Introduction: The Bibliotheca Homerica Langiana
The study of Homer has been part of the core curriculum at the University of Chicago since the first year of classes in 1892. Many editions, translations, and works of Homeric scholarship were included in the Library's founding collections. Literary papyri collected by Edgar J. Goodspeed, who joined the faculty in 1900 and became Chairman of the Department of New Testament and Early Christian Literature in 1923, included two first-century CE fragments of the Iliad. Commitment to the classics at the University of Chicago ensured that the Library would continue to build a collection strong in Greek editions, commentaries, translations, and scholarly literature, with the result that it is now one of the premier classics collections in the world.
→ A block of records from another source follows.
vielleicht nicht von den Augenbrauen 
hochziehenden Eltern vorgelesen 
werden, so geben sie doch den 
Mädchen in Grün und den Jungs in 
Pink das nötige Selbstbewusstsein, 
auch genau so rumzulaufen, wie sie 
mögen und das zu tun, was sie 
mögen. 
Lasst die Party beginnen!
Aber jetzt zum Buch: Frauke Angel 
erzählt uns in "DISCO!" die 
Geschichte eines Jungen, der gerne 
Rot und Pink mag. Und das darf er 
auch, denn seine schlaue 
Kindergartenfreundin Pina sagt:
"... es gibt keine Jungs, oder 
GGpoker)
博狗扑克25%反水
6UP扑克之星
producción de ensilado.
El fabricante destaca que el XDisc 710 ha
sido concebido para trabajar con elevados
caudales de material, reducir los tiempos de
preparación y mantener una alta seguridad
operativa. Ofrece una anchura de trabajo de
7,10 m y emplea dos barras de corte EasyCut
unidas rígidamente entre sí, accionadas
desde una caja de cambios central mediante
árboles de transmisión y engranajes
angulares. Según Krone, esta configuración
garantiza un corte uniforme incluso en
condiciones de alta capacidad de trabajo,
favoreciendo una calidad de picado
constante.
M. C. Lang, who studied Greek at Hamilton College under John Mattingly (AB, University of Chicago, 1926), formed a magnificent collection of editions and translations of the Iliad and the Odyssey with the goal of tracing their transmission in printed form. In considering the future of his collection, he sought an institutional home where students and faculty would actively use the books, and he recognized that the vibrant program in classics at the University of Chicago would provide such an environment. With the 2007 gift of the Bibliotheca Homerica Langiana (BHL), the University of Chicago Library received a trove of important Homer editions and translations not previously in the collection. In instances where the Library already held a copy of a BHL title, it was often "worn out" by use, making it very exciting to add a copy in fine condition. Homer in Print: The Bibliotheca Homerica Langiana at the University of Chicago Library, edited by Glenn W. Most and Alice Schreyer and published November 2013, includes detailed descriptions of the 187 separate items in the BHL written by Alex Lee and Diana Moser, PhD candidates in Classics; and essays by M. C. Lang and Professors Glenn W. Most and David Wray.
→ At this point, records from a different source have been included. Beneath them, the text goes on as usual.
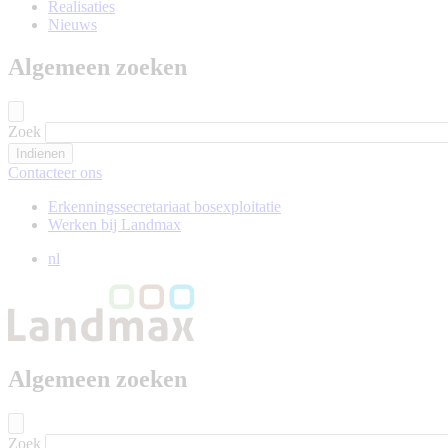
Realisaties
Nieuws
Algemeen zoeken
Zoek
Contacteer ons
Erkenningssecretariaat bosexploitatie
Werken bij Landmax
nl
Algemeen zoeken
Zoek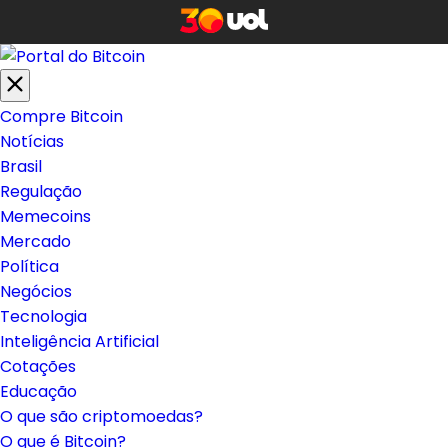
Compre Bitcoin
Notícias
Brasil
Regulação
Memecoins
Mercado
Política
Negócios
Tecnologia
Inteligência Artificial
Cotações
Educação
O que são criptomoedas?
O que é Bitcoin?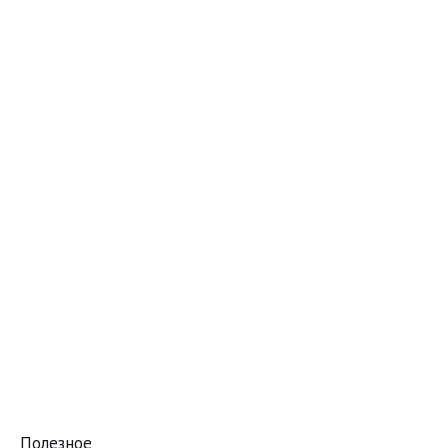
Полезное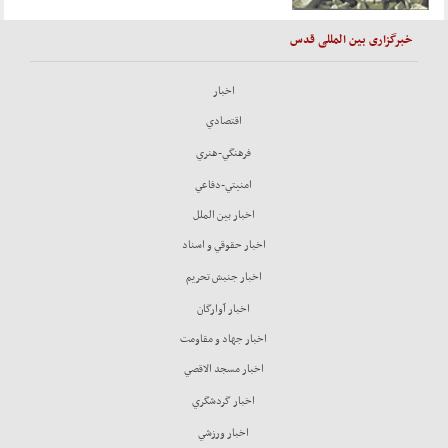
خبرگزاری بین المللی قدس
اخبار
اقتصادي
فرهنگي-هنري
امنيتي-دفاعي
اخبار بين الملل
اخبار حقوقي و اسناد
اخبار جنبش تحريم
اخبار آوارگان
اخبار جهاد و مقاومت
اخبار مسجد الاقصي
اخبار گردشگري
اخبار ورزشي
The Library continues to acquire Homeric editions and translations, illustrated and graphic editions, and versions for children. Homer in Print, drawn chiefly from the Bibliotheca Homerica Langiana, also includes editions, translations, and adaptations acquired before and after the gift of the BHL. Together these works, ranging from the fifteenth to the twenty-first centuries, illustrate the profound influence of the Homeric texts on classical studies, the history of printing and print culture, textual editing, translation studies, and the development of English language and literature.
Unless otherwise noted exhibition items are from the Bibliotheca Homerica Langiana.
Item numbers refer to Homer in Print: the Bibliotheca Homerica Langiana at the University of Chicago Library, a copy of which is on view in the gallery. Captions in the exhibition for BHL items are based on the descriptions in this publication by Alex Lee and Diana Moser.